§ **Assigned task**: What is needed is a word-for-word copy of the lines below from the one with "22: (23, 225, 1.16)" through the one with "50: (36, 171, 1.34)", both included, with every picture left out.

(Collected data entries)
#####
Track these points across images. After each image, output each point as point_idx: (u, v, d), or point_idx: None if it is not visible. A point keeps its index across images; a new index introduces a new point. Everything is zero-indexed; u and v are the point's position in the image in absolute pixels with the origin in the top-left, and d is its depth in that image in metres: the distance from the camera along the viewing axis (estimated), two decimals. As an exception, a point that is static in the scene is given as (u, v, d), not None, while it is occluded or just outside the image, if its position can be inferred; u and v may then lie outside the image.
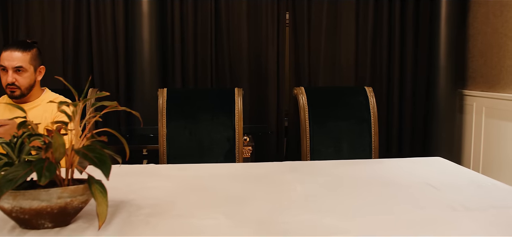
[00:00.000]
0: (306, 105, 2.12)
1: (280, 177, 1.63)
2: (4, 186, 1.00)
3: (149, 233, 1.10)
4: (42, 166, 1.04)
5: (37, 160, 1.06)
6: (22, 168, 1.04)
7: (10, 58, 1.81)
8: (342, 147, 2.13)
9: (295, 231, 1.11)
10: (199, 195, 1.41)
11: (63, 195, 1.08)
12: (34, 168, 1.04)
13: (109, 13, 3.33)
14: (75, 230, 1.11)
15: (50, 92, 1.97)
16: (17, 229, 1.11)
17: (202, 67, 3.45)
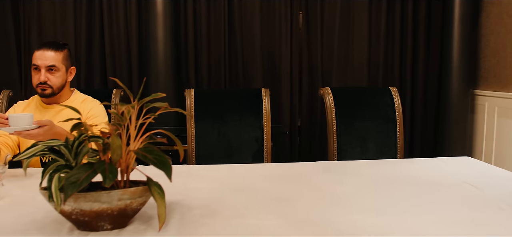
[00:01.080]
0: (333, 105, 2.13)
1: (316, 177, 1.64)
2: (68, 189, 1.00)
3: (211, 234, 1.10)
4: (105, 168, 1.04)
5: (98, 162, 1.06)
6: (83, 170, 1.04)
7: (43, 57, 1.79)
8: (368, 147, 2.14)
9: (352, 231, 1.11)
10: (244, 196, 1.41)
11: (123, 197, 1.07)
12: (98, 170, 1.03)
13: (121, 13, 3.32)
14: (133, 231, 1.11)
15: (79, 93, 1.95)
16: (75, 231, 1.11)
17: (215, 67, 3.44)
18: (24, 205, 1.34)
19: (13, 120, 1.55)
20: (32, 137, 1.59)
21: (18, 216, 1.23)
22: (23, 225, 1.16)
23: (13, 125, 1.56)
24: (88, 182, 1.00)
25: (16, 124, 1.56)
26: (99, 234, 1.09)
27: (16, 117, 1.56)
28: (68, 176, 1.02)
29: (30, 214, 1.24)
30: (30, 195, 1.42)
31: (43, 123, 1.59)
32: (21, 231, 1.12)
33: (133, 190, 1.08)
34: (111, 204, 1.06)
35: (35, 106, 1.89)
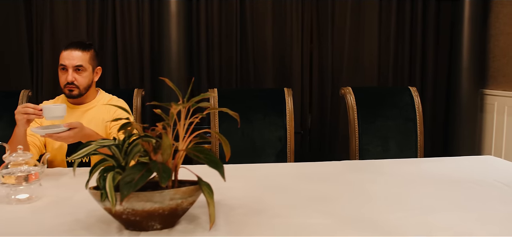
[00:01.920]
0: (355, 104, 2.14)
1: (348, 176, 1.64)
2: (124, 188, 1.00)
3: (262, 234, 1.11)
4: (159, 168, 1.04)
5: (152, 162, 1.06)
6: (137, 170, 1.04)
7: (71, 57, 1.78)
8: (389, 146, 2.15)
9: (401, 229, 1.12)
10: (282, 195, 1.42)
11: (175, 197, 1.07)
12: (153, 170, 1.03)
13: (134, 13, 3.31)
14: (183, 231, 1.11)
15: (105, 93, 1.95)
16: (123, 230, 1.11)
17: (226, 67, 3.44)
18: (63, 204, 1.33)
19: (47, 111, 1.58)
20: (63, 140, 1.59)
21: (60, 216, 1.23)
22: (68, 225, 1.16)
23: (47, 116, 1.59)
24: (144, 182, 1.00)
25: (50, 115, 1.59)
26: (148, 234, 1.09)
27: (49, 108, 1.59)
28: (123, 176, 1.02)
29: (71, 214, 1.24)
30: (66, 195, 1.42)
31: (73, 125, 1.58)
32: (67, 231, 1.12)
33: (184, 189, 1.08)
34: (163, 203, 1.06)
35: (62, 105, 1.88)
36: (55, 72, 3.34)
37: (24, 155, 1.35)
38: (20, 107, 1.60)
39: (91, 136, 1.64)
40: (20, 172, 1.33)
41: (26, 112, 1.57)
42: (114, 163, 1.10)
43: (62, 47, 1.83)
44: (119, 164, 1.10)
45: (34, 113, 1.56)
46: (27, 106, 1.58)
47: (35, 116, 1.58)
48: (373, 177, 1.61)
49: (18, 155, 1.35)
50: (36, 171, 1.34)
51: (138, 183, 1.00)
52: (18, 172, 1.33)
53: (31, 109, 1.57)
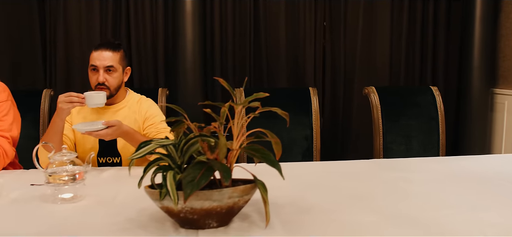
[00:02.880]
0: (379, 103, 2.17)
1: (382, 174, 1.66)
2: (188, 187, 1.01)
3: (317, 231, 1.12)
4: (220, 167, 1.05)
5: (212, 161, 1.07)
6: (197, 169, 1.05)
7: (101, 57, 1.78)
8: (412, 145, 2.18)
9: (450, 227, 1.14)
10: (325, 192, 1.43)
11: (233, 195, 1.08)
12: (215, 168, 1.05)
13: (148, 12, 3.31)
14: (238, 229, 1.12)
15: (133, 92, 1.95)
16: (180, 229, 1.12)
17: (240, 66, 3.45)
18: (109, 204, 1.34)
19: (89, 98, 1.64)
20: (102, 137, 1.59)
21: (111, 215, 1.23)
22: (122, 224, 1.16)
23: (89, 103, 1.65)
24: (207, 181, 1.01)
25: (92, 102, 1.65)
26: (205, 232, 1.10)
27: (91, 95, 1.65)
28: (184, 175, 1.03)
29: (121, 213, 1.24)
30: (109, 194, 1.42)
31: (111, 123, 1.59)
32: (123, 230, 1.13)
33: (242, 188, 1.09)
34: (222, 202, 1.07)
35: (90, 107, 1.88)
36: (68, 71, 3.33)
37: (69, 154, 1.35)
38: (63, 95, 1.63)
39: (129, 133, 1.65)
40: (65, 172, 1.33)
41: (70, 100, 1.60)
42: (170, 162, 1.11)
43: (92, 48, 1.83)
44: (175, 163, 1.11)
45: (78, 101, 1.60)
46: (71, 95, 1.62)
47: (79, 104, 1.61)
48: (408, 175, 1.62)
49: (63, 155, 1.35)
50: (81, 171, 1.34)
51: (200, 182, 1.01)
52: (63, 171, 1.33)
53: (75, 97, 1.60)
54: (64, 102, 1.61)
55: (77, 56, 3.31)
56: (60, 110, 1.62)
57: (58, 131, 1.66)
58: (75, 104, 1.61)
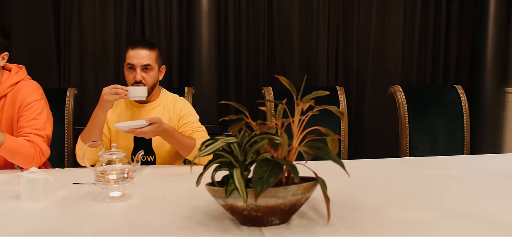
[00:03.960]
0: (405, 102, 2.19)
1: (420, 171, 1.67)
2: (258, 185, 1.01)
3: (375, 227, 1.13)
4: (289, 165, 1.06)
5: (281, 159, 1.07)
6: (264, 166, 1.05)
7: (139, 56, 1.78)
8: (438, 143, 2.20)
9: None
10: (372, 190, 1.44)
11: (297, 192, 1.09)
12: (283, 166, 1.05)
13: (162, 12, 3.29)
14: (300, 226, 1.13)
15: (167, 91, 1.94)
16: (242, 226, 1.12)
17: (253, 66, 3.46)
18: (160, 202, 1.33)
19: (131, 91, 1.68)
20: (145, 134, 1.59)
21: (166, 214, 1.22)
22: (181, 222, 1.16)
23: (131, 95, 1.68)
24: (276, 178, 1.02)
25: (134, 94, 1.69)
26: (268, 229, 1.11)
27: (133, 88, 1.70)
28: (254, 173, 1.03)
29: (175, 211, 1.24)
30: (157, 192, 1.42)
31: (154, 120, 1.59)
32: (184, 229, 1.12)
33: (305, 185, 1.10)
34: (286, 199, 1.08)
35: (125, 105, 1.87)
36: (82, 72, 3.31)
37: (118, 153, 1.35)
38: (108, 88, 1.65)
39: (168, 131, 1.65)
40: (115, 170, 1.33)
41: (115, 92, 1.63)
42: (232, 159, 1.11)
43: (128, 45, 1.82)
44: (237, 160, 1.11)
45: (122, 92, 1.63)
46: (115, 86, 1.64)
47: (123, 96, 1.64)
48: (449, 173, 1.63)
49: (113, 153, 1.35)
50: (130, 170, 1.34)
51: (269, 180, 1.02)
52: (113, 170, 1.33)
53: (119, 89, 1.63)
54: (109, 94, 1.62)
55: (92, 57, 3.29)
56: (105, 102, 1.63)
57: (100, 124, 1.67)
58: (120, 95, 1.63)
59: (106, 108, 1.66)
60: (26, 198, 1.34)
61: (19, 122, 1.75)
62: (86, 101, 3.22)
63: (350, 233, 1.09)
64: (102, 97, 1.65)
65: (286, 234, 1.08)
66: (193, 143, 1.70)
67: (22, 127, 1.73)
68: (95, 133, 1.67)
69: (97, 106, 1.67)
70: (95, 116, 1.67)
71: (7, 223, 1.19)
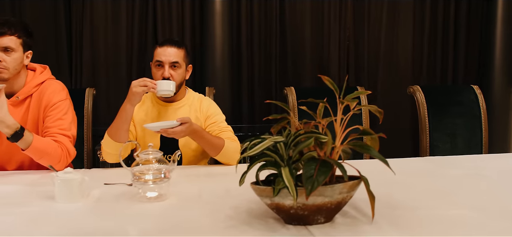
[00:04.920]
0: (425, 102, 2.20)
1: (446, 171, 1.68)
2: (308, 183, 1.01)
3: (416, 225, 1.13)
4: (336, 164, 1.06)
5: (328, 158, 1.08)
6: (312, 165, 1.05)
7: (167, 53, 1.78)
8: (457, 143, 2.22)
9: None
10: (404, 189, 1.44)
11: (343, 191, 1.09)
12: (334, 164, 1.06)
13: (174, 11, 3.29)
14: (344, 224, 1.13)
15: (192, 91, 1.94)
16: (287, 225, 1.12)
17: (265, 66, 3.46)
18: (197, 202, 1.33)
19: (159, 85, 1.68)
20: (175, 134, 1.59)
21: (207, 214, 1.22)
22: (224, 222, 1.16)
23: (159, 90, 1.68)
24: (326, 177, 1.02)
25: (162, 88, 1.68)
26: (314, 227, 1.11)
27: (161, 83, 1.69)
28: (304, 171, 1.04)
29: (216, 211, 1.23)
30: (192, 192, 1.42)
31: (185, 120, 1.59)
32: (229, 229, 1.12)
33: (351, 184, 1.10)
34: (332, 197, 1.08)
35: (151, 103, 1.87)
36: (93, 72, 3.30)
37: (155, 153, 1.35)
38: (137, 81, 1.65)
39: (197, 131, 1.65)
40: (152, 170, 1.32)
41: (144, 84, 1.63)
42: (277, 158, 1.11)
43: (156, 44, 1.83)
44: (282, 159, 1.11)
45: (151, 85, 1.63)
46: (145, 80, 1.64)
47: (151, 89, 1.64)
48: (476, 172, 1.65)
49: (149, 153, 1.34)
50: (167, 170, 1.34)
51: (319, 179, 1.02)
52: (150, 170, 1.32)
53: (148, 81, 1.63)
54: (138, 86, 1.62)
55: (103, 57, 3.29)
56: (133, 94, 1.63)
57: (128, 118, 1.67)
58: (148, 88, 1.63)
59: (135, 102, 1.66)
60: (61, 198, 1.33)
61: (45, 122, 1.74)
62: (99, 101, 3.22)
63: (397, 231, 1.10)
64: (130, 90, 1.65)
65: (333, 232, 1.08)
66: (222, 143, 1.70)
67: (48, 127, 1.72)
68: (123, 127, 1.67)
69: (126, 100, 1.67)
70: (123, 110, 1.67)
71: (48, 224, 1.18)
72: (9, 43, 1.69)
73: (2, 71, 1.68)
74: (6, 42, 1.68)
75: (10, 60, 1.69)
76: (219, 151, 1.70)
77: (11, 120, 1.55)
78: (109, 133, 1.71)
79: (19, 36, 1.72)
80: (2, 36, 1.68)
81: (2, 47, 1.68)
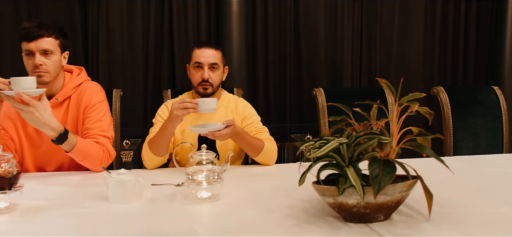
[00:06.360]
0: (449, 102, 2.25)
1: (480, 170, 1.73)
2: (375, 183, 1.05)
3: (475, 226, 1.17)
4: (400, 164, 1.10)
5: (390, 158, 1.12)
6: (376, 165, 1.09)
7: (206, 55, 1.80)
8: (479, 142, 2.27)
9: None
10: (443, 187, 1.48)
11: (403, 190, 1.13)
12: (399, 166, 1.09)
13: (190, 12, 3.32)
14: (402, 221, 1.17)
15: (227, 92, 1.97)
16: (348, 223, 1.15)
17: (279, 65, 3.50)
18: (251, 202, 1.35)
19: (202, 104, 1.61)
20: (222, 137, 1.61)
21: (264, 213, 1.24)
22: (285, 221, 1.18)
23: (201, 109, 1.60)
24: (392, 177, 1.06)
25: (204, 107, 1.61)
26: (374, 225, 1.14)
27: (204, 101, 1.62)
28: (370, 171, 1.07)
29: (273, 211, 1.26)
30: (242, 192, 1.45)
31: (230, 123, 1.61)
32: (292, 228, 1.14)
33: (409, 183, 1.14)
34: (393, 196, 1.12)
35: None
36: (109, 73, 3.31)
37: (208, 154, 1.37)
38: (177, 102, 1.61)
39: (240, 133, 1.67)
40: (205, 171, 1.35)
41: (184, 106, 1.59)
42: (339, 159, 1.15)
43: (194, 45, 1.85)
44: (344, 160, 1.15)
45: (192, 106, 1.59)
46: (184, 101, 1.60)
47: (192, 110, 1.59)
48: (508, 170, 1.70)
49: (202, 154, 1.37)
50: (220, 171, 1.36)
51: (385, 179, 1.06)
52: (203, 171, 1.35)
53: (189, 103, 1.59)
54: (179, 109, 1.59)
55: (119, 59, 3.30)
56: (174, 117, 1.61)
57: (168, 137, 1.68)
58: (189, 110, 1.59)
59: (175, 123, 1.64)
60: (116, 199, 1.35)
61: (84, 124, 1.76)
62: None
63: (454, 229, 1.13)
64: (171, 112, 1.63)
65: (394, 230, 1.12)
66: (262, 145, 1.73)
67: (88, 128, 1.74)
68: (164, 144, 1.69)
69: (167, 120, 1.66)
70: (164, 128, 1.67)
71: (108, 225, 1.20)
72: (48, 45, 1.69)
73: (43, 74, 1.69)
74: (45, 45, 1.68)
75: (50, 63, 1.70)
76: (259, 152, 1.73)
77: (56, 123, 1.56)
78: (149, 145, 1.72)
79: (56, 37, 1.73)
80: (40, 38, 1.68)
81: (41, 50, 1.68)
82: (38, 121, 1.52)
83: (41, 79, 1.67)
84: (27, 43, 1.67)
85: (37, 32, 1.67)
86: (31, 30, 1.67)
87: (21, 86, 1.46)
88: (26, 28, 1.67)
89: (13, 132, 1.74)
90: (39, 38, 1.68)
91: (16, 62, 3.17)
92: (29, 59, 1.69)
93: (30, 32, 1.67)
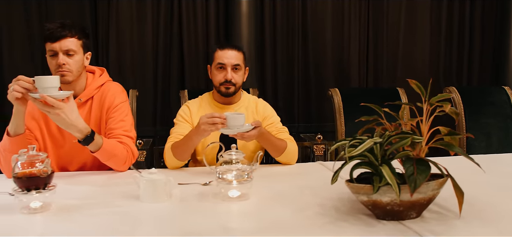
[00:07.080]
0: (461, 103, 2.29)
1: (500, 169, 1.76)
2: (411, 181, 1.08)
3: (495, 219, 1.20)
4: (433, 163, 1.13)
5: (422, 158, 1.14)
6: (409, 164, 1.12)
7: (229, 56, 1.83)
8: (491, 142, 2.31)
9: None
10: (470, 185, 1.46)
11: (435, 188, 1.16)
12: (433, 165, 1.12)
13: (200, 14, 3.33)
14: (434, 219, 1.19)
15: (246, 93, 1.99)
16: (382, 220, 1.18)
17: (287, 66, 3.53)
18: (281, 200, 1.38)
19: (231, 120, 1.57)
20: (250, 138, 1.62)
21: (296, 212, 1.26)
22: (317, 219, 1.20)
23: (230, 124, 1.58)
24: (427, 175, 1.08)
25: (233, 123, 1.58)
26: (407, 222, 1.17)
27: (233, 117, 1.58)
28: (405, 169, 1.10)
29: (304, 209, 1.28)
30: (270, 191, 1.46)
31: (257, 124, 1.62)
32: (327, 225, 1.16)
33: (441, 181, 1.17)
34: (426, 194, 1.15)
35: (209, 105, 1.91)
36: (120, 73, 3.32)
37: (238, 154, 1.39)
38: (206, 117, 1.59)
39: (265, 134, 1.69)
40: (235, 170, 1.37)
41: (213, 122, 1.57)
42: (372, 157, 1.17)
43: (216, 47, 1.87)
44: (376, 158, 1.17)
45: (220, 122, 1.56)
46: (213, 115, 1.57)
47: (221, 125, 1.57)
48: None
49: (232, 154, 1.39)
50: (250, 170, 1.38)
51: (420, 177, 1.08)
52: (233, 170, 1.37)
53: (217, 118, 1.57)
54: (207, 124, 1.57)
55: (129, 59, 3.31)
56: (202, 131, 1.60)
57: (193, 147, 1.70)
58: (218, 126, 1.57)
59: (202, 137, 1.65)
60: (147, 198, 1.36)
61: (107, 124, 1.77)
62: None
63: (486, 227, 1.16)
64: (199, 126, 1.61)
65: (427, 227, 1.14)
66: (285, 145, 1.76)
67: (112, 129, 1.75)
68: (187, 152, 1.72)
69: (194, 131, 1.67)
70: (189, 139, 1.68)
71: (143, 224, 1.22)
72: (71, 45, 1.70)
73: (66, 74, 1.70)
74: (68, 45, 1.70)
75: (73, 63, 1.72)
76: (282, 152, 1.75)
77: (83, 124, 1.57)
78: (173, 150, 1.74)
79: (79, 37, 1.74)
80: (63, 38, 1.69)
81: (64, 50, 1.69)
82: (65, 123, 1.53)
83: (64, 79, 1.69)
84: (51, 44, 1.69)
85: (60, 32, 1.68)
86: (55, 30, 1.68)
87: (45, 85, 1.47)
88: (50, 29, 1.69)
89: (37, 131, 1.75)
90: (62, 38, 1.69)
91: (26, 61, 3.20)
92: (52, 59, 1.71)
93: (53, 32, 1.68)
#####
§ **Response for this exercise**:
22: (23, 225, 1.16)
23: (13, 125, 1.56)
24: (88, 182, 1.00)
25: (16, 124, 1.56)
26: (99, 234, 1.09)
27: (16, 117, 1.56)
28: (68, 176, 1.02)
29: (30, 214, 1.24)
30: (30, 195, 1.42)
31: (43, 123, 1.59)
32: (21, 231, 1.12)
33: (133, 190, 1.08)
34: (111, 204, 1.06)
35: (35, 106, 1.89)
[00:01.920]
0: (355, 104, 2.14)
1: (348, 176, 1.64)
2: (124, 188, 1.00)
3: (262, 234, 1.11)
4: (159, 168, 1.04)
5: (152, 162, 1.06)
6: (137, 170, 1.04)
7: (71, 57, 1.78)
8: (389, 146, 2.15)
9: (401, 229, 1.12)
10: (282, 195, 1.42)
11: (175, 197, 1.07)
12: (153, 170, 1.03)
13: (134, 13, 3.31)
14: (183, 231, 1.11)
15: (105, 93, 1.95)
16: (123, 230, 1.11)
17: (226, 67, 3.44)
18: (63, 204, 1.33)
19: (47, 111, 1.58)
20: (63, 140, 1.59)
21: (60, 216, 1.23)
22: (68, 225, 1.16)
23: (47, 116, 1.59)
24: (144, 182, 1.00)
25: (50, 115, 1.59)
26: (148, 234, 1.09)
27: (49, 108, 1.59)
28: (123, 176, 1.02)
29: (71, 214, 1.24)
30: (66, 195, 1.42)
31: (73, 125, 1.58)
32: (67, 231, 1.12)
33: (184, 189, 1.08)
34: (163, 203, 1.06)
35: (62, 105, 1.88)
36: (55, 72, 3.34)
37: (24, 155, 1.35)
38: (20, 107, 1.60)
39: (91, 136, 1.64)
40: (20, 172, 1.33)
41: (26, 112, 1.57)
42: (114, 163, 1.10)
43: (62, 47, 1.83)
44: (119, 164, 1.10)
45: (34, 113, 1.56)
46: (27, 106, 1.58)
47: (35, 116, 1.58)
48: (373, 177, 1.61)
49: (18, 155, 1.35)
50: (36, 171, 1.34)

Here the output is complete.